48g of ice at its melting point is heated with steam at its condensation point. The final temperature of the system is 50 degree Celsius. How much steam was used to melt the ice?
q=(48g)(1mol/18g)(50-0C)(0.97kcal/mol*C) = 129kcal
Not sure where to go from here (or if that first part is even right)?
To melt the ice you have
48*heat fusion = ?
To raise T from zero to 50 C you have
48 x specific heat H2O x (50-0) = ?
Total you need to melt the ice and raise it to 50 C is ? + ?
You get x grams steam x heat condensation = ?
You get x grams H2O from steam x specific heat H2O x (100-50) = ?
The total you get from steam is ?x + ?x
Set them equal to each other and solve for x = grams steam. I did a quickie calculation and came up with about 10 or 11 grams.
I understand up to the part about x grams of steam. Is x grams water from steam something I'm supposed to know or no? Also why am I totaling up ?x +?x, but then setting them equal to each other...? Can you explain that last part in more details, please? Thank you so much!!
To solve this problem, let's break it down step by step.
Step 1: Determine the heat energy required to melt the ice.
The heat energy required to melt a solid substance is given by the formula:
q = m * ΔHfus
where q is the heat energy in calories, m is the mass of the substance in grams, and ΔHfus is the heat of fusion (also known as the latent heat of fusion) of the substance, which represents the amount of heat energy required to change the substance from a solid to a liquid at its melting point.
For ice, the heat of fusion is 1 calorie per gram. Therefore, we can calculate the heat energy required to melt the ice as follows:
q = (48g) * (1 cal/g) = 48 calories
Step 2: Determine the amount of steam used to provide this heat energy.

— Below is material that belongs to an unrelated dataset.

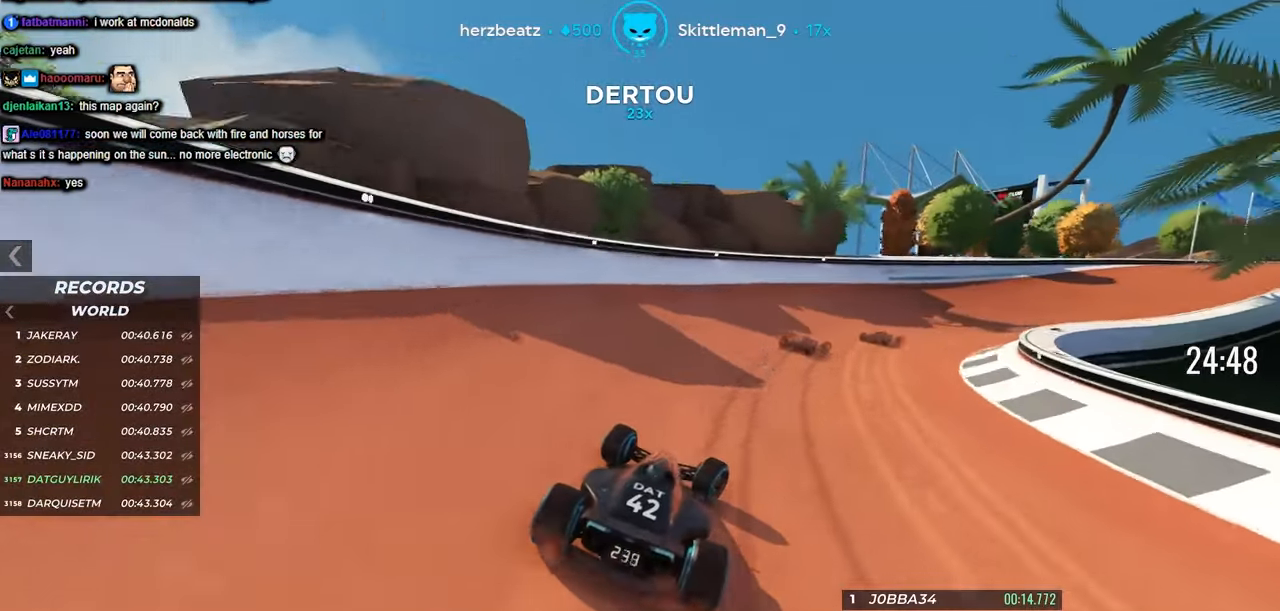
{"keys": ["right", "up"], "events": [[33, "up", "down"]]}
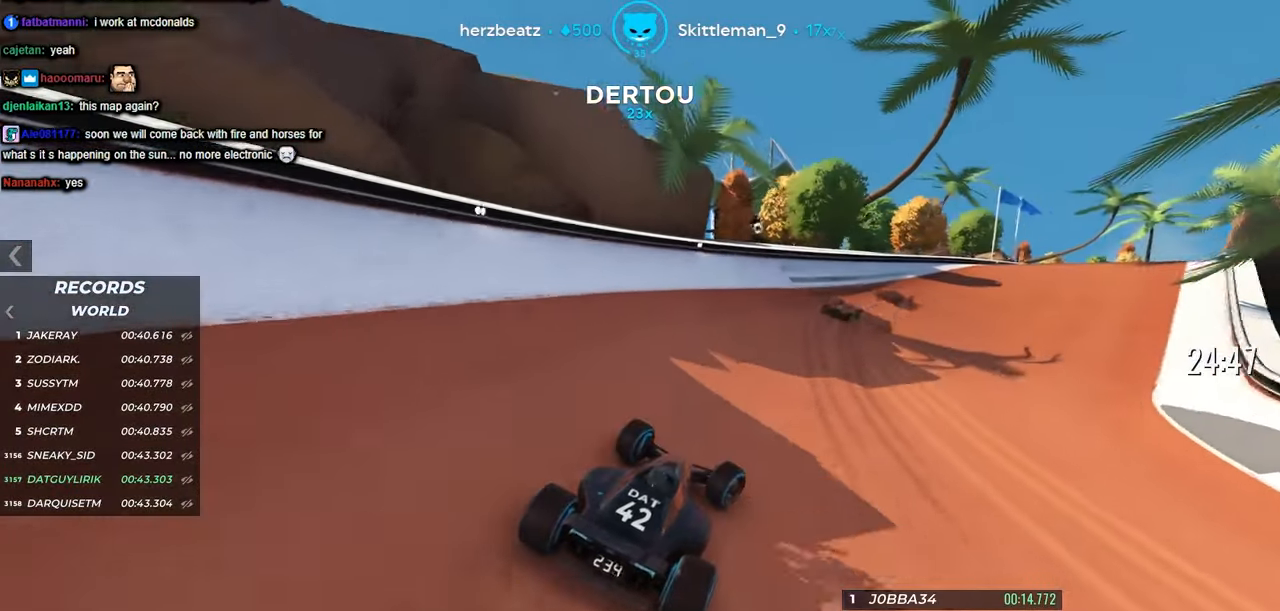
{"keys": ["up"], "events": [[300, "right", "up"]]}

To calculate the amount of steam used, we need to use the equation:
q = m * c * ΔT
where q is the heat energy in calories, m is the mass of the substance in grams, c is the specific heat capacity of the substance (the amount of heat energy required to raise the temperature of 1 gram of the substance by 1 degree Celsius), and ΔT is the change in temperature.
For steam, the specific heat capacity is 0.97 cal/(g * °C). We know the change in temperature is 50 °C (as the final temperature of the system is 50 °C).
Substituting the known values into the equation, we can solve for the mass of steam used:
48 calories = m * (0.97 cal/(g * °C)) * 50 °C
m = (48 calories) / ((0.97 cal/(g * °C)) * 50 °C)
m ≈ 0.98 g
Therefore, approximately 0.98 grams of steam were used to melt the ice.
Note: The initial calculation where you converted the mass of the ice to moles and multiplied it by the change in temperature and the heat of fusion is not necessary in this case, as the problem directly asks for the mass of steam used.